North Carolina House Protects Student Religious Freedom

The North Carolina House of Representatives has passed a bill that would protect the rights of students to express their religion along with allowing teachers and staff to voluntarily participate in student-led religious activities at schools.

The bill, SB370, was presented to the House after an elementary school student was banned from reading a self-written poem about her grandfather.  The grandfather was a World War II veteran who often cited his prayers for protection as part of his stories of service.  The school said the student could not mention God.

The bill states that students may “[e]xpress religious viewpoints in a public school to the same extent and under the same circumstances as a student is permitted to express viewpoints on nonreligious topics or subjects in the school.”

The bill also prohibits any teacher from issuing a bad grade to a student because they may not like a student’s religious beliefs.  In addition, the bill includes protections for teachers and staff to be a part of student-led activities in schools that include religious worship.

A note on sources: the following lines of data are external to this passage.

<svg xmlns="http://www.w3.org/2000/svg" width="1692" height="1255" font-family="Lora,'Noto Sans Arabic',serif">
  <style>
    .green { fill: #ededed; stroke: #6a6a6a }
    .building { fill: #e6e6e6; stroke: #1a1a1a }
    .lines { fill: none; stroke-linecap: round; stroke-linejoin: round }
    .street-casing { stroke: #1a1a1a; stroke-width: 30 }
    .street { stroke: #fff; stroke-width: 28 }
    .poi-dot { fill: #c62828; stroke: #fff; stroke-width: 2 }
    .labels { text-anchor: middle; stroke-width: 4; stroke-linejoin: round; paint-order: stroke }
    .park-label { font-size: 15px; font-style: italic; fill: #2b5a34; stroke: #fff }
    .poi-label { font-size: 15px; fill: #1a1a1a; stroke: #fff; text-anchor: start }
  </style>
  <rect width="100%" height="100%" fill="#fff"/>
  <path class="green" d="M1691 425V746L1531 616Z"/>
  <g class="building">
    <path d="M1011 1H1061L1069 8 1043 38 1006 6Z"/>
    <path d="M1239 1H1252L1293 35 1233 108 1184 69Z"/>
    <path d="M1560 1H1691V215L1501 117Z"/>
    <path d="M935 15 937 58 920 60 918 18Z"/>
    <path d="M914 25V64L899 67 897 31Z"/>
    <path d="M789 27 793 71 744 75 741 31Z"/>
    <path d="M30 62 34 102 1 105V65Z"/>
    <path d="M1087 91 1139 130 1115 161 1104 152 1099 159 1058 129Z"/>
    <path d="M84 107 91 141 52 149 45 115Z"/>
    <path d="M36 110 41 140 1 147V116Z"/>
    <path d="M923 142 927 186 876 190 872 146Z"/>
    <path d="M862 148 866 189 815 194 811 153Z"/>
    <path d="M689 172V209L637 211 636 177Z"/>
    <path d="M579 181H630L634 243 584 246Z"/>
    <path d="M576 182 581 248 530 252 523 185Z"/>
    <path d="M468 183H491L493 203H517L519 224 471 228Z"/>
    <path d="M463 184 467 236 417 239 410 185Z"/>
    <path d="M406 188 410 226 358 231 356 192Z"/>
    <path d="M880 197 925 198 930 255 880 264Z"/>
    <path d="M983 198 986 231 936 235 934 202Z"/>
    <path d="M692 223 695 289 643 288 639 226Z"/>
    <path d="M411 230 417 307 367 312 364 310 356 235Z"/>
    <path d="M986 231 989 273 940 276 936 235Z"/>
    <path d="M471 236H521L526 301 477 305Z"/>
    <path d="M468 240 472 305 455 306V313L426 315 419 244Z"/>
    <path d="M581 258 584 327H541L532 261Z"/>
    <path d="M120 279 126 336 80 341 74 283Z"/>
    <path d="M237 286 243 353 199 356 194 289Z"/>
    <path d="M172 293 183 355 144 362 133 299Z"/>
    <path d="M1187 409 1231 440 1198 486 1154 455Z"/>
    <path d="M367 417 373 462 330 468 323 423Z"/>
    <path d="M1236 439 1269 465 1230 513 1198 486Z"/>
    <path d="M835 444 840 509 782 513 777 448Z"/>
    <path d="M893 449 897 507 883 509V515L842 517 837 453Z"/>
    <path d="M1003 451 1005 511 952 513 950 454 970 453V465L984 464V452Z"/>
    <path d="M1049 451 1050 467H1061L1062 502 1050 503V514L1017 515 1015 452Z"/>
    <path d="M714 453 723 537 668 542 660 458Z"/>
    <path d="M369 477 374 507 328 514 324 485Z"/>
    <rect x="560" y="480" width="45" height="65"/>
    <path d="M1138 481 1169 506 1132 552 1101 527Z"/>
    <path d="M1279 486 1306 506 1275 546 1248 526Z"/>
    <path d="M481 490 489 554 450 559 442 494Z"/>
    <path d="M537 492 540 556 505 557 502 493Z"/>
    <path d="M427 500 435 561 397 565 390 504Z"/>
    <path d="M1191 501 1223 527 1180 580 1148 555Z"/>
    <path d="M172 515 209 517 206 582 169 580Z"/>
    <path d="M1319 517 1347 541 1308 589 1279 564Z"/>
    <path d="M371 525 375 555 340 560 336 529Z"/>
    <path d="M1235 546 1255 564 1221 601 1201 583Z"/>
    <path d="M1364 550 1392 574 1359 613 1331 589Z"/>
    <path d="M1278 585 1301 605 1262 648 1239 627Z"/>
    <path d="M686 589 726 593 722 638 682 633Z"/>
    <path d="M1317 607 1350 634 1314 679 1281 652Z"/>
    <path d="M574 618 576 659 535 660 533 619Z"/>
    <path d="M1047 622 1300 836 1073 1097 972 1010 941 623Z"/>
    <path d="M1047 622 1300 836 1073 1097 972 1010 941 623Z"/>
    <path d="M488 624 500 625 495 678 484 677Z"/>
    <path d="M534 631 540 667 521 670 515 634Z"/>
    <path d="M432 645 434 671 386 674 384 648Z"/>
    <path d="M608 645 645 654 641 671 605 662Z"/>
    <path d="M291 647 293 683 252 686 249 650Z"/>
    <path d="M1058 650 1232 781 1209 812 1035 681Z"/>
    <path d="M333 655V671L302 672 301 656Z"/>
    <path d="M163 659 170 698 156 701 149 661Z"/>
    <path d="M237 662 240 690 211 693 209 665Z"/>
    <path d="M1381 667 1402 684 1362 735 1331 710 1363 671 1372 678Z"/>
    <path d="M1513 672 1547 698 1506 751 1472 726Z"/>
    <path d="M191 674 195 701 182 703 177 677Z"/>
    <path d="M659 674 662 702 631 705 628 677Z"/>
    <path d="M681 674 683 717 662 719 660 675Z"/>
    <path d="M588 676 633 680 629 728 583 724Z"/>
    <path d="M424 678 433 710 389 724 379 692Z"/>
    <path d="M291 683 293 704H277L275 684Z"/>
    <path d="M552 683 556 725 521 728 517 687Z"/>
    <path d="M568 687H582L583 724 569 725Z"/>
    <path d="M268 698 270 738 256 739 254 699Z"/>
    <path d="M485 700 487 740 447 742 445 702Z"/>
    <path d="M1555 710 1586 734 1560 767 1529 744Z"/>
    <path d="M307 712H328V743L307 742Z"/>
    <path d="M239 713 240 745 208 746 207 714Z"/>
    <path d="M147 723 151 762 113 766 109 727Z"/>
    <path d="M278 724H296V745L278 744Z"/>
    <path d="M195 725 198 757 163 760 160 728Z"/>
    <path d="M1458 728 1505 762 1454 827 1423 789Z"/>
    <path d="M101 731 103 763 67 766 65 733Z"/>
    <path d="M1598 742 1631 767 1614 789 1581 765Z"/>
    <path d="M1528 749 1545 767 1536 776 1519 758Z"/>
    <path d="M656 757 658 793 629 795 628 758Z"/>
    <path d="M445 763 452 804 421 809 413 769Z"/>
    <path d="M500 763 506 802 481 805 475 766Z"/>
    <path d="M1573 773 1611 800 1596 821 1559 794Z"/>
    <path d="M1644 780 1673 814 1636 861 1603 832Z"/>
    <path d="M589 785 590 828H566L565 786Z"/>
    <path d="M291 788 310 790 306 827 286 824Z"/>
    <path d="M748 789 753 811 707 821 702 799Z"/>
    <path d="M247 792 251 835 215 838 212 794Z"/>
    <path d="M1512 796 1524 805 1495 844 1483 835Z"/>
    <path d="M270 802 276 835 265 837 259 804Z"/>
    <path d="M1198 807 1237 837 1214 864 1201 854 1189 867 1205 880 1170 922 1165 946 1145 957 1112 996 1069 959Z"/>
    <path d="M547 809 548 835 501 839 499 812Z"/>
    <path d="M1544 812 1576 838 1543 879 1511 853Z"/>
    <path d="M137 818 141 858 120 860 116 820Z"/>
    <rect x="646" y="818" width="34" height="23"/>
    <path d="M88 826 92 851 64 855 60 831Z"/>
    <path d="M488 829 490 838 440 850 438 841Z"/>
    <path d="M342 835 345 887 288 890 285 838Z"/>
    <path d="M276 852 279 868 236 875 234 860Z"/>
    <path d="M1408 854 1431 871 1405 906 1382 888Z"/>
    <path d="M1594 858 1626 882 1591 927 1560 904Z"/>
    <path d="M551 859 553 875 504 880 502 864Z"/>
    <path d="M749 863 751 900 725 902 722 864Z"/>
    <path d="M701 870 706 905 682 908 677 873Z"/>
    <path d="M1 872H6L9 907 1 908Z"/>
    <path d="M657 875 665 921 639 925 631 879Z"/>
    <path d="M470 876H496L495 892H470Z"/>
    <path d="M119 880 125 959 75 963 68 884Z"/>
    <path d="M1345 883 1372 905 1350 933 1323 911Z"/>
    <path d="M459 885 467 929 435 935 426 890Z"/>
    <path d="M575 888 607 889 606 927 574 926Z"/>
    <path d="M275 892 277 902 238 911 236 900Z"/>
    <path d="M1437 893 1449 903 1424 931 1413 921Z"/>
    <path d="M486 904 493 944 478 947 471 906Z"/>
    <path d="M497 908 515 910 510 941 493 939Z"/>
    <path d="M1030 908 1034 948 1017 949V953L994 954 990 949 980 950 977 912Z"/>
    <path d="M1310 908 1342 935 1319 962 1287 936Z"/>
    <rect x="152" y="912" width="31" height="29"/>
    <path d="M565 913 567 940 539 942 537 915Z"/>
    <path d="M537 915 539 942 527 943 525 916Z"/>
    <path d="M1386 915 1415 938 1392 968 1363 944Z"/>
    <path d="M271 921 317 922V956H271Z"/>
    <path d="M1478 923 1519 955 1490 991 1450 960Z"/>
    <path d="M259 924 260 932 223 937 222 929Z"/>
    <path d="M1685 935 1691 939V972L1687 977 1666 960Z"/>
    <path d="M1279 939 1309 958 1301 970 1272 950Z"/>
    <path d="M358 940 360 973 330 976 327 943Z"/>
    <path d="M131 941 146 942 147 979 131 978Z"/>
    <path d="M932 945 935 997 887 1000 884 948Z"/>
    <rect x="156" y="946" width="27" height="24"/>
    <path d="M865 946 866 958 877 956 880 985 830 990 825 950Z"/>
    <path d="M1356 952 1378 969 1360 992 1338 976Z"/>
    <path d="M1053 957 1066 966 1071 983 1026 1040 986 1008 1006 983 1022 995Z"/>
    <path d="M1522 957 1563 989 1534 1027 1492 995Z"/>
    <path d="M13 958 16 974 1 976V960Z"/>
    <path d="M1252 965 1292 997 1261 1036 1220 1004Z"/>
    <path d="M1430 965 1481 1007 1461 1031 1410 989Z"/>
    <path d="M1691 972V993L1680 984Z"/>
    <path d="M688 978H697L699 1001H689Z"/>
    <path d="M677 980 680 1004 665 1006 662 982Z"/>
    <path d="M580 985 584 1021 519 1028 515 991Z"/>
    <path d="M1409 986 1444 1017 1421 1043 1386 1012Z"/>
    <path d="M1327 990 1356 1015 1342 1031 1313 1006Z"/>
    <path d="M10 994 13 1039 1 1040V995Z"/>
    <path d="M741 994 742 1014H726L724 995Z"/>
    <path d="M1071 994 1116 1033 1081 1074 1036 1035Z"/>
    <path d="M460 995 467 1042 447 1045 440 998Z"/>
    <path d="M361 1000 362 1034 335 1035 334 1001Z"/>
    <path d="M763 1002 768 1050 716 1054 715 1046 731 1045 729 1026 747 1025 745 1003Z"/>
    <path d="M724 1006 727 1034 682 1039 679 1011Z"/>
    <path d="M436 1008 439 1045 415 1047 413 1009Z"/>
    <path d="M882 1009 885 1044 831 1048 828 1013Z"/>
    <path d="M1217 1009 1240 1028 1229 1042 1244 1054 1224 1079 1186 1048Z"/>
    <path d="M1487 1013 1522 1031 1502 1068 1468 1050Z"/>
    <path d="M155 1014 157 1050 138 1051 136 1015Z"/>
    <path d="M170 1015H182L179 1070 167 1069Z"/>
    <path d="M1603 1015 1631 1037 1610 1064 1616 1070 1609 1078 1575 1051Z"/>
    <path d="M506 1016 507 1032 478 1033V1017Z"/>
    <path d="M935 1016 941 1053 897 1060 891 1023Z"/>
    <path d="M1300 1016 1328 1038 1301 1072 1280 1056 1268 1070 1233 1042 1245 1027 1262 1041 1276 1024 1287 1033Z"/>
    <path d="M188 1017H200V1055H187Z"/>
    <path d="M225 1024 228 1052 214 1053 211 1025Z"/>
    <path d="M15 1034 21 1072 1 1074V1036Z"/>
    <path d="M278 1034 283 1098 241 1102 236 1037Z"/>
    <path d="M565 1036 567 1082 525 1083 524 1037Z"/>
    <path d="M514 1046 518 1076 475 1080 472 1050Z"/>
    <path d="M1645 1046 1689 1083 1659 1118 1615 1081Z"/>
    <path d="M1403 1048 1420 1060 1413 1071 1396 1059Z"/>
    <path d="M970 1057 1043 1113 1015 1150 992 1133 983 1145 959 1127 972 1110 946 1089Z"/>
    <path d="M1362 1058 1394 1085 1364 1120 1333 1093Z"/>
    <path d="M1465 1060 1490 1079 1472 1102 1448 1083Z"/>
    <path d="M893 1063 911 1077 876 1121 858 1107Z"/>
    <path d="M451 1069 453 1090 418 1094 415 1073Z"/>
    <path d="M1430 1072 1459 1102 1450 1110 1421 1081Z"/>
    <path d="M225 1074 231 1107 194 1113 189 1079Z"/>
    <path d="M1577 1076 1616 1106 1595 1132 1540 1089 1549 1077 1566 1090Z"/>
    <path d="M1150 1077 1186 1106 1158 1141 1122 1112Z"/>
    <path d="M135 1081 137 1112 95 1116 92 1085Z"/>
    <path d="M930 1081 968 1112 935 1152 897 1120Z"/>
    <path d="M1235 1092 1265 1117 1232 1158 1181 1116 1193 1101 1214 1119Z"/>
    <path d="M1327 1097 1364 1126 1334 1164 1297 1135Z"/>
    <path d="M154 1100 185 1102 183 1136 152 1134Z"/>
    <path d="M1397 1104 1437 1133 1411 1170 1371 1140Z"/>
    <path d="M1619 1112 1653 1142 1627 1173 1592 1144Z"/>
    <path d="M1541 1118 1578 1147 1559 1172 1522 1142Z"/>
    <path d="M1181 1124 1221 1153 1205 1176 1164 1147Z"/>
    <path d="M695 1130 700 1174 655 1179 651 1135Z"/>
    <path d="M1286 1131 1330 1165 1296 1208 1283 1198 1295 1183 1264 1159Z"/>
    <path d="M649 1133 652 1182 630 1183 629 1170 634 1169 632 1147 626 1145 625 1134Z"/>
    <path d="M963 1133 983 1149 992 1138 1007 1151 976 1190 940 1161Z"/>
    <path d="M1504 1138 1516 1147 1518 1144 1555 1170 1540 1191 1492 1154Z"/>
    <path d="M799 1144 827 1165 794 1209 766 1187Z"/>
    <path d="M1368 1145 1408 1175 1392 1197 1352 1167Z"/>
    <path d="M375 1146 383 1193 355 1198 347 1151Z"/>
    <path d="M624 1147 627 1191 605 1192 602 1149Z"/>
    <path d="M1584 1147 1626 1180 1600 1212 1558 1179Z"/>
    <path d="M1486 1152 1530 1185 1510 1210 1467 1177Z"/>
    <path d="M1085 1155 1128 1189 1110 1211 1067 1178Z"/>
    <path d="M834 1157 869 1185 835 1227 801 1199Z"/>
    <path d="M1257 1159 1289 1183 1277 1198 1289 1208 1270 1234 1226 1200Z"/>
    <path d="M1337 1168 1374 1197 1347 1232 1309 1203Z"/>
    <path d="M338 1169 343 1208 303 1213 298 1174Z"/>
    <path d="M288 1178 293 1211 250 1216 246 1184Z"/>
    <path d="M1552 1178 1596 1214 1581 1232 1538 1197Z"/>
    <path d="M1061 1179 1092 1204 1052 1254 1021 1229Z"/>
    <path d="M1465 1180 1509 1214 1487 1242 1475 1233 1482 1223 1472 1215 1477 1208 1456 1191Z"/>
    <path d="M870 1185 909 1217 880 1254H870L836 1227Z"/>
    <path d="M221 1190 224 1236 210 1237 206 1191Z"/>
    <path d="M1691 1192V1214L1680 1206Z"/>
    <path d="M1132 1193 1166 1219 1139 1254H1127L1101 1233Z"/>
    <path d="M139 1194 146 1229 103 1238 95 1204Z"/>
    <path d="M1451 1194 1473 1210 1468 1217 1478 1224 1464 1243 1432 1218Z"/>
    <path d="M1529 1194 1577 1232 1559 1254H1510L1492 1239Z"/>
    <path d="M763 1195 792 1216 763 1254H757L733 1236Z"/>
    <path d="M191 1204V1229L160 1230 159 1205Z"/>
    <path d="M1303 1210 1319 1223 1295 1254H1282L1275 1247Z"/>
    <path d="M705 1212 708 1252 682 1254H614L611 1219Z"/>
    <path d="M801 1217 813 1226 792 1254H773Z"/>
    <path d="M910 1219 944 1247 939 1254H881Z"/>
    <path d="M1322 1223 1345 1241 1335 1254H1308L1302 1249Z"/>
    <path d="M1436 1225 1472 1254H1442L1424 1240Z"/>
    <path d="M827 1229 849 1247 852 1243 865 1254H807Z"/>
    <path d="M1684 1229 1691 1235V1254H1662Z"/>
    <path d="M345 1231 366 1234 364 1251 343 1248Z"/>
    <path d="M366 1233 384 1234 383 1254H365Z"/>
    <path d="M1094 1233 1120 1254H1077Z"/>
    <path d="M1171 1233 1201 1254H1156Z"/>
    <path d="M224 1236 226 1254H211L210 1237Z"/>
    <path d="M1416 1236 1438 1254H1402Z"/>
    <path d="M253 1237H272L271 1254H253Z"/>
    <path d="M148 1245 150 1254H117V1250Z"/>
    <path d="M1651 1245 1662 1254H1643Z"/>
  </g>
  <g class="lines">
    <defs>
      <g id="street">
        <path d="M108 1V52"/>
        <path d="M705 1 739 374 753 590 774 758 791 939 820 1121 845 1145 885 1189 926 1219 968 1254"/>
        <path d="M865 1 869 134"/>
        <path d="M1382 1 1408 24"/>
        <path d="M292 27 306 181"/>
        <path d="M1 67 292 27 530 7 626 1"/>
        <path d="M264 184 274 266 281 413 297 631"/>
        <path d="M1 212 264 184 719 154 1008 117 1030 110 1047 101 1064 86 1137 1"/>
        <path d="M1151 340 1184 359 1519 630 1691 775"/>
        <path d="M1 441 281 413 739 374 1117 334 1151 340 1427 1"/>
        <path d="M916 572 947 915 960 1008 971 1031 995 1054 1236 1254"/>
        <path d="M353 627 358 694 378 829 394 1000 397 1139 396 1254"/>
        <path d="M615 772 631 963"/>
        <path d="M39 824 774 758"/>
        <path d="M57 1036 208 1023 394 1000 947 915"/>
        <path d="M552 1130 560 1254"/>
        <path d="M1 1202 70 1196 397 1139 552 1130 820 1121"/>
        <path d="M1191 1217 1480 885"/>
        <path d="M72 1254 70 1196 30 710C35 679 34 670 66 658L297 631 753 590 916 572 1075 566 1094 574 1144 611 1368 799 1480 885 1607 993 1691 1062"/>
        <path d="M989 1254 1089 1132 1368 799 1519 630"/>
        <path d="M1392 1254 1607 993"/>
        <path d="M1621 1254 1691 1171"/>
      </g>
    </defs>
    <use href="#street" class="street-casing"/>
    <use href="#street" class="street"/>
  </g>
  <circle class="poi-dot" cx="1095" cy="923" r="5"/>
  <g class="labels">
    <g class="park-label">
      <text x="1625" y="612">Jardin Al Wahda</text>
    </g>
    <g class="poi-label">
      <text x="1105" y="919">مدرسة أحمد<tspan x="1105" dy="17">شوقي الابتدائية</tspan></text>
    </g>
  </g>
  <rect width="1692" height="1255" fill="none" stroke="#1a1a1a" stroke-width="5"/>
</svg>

“Local boards of education may not prohibit school personnel from participating in religious activities on school grounds that are initiated by students at reasonable times before or after the instructional day so long as such activities are voluntary for all parties and do not conflict with the responsibilities or assignments of such personnel,” the bill states.

The ACLU has taken issue with the bill.

The bill is expected to be approved by the Senate.